## Recorded information:
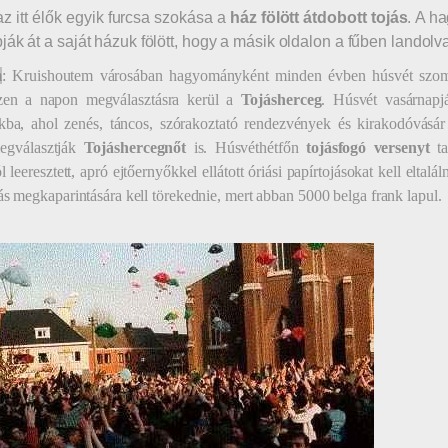
 az itt élők egyik furcsa szokása a
ház fölött átdobott tojás
. A h
ják át a saját házuk fölött, hogy a másik oldalon a fűben landolv
m
: Kruishoutem városában hagyományként minden évben húsvét szo
en a napon megválasztásra kerül a
Tojásherceg
. Húsvét vasárnapj
okba, ahol zenés, táncos, szórakoztató rendezvények és kirakodóvásá
egválasztják
Tojáshercegnőt
is. Húsvéthétfőn
tojásfogó versenyt
t
l leeresztett, apró ejtőernyőkkel ellátott óriási papírtojásokat kell eltal
ás megkaparintására kell törekednie, mert abban 5000 belga frank lapul.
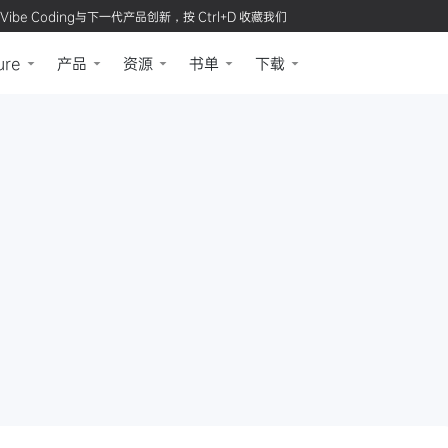
Vibe Coding与下一代产品创新，按 Ctrl+D 收藏我们
ure
产品
资源
书单
下载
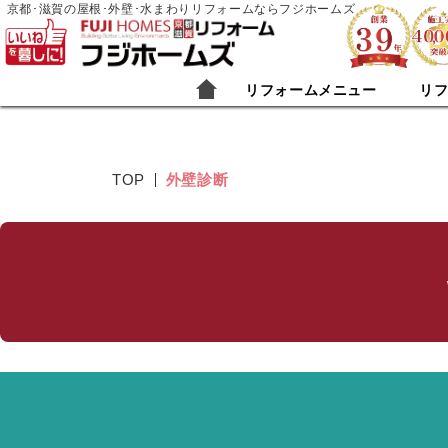
京都･滋賀の屋根･外壁･水まわりリフォームならフジホームズ
リフォームメニュー
リ
TOP
外壁診断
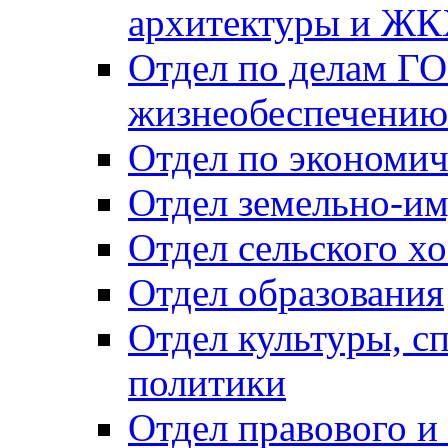
архитектуры и Ж
Отдел по делам ГО
жизнеобеспечению
Отдел по экономич
Отдел земельно-и
Отдел сельского хо
Отдел образования
Отдел культуры, с
политики
Отдел правового и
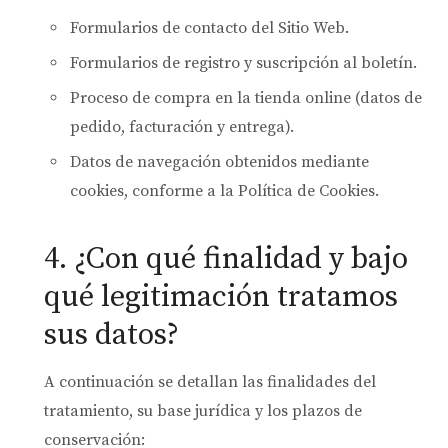
Formularios de contacto del Sitio Web.
Formularios de registro y suscripción al boletín.
Proceso de compra en la tienda online (datos de
pedido, facturación y entrega).
Datos de navegación obtenidos mediante
cookies, conforme a la Política de Cookies.
4. ¿Con qué finalidad y bajo
qué legitimación tratamos
sus datos?
A continuación se detallan las finalidades del
tratamiento, su base jurídica y los plazos de
conservación:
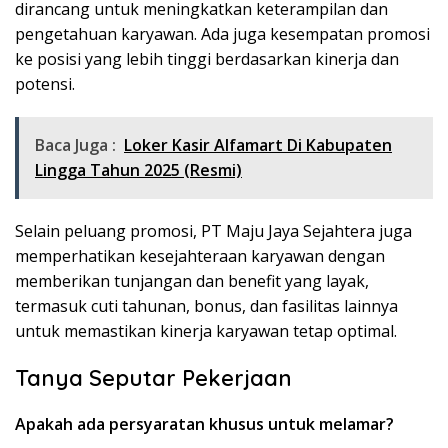
dirancang untuk meningkatkan keterampilan dan
pengetahuan karyawan. Ada juga kesempatan promosi
ke posisi yang lebih tinggi berdasarkan kinerja dan
potensi.
Baca Juga :
Loker Kasir Alfamart Di Kabupaten
Lingga Tahun 2025 (Resmi)
Selain peluang promosi, PT Maju Jaya Sejahtera juga
memperhatikan kesejahteraan karyawan dengan
memberikan tunjangan dan benefit yang layak,
termasuk cuti tahunan, bonus, dan fasilitas lainnya
untuk memastikan kinerja karyawan tetap optimal.
Tanya Seputar Pekerjaan
Apakah ada persyaratan khusus untuk melamar?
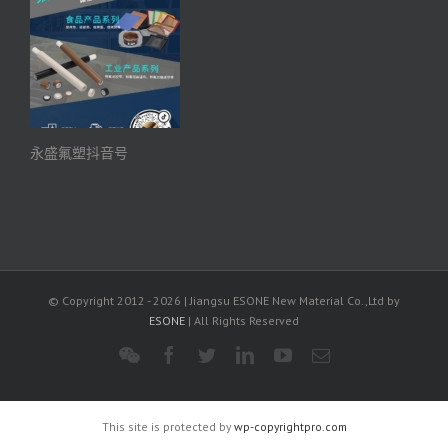
永盛氟塑抖音号
© Copyright 2012 -
2026 | Jiangsu ESONE New Material Co.,Ltd by
ESONE
| All Rights Reserved
WeChat
Facebook
Twitter
LinkedIn
YouTube
电
邮
This site is protected by
wp-copyrightpro.com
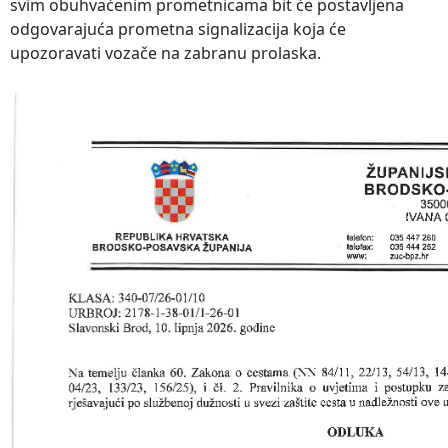
svim obuhvaćenim prometnicama bit će postavljena
odgovarajuća prometna signalizacija koja će
upozoravati vozače na zabranu prolaska.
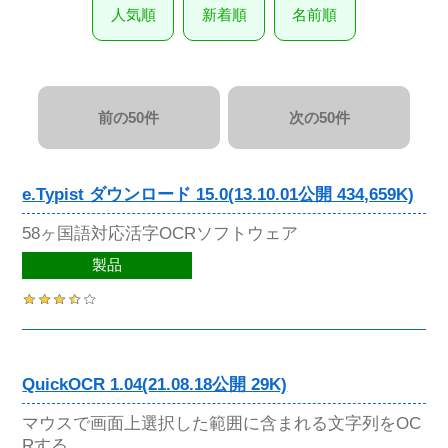
人気順
新着順
名前順
前の50件
次の50件
e.Typist ダウンロード 15.0(13.10.01公開 434,659K)
58ヶ国語対応活字OCRソフトウェア
製品
QuickOCR 1.04(21.08.18公開 29K)
マウスで画面上選択した範囲に含まれる文字列をOC
Rする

## Aim of the exercise:
Take the line containing "Loker Kasir Alfamart Di Kabupaten" as the first and the last line of the records as the end. Print every line in that span exactly, leaving out pictures.

## Response to the task:
Loker Kasir Alfamart Di Kabupaten
Lingga Tahun 2025 (Resmi)
Selain peluang promosi, PT Maju Jaya Sejahtera juga
memperhatikan kesejahteraan karyawan dengan
memberikan tunjangan dan benefit yang layak,
termasuk cuti tahunan, bonus, dan fasilitas lainnya
untuk memastikan kinerja karyawan tetap optimal.
Tanya Seputar Pekerjaan
Apakah ada persyaratan khusus untuk melamar?
永盛氟塑抖音号
© Copyright 2012 -
2026 | Jiangsu ESONE New Material Co.,Ltd by
ESONE
| All Rights Reserved
WeChat
Facebook
Twitter
LinkedIn
YouTube
电
邮
This site is protected by
wp-copyrightpro.com
svim obuhvaćenim prometnicama bit će postavljena
odgovarajuća prometna signalizacija koja će
upozoravati vozače na zabranu prolaska.
人気順
新着順
名前順
前の50件
次の50件
e.Typist ダウンロード 15.0(13.10.01公開 434,659K)
58ヶ国語対応活字OCRソフトウェア
製品
QuickOCR 1.04(21.08.18公開 29K)
マウスで画面上選択した範囲に含まれる文字列をOC
Rする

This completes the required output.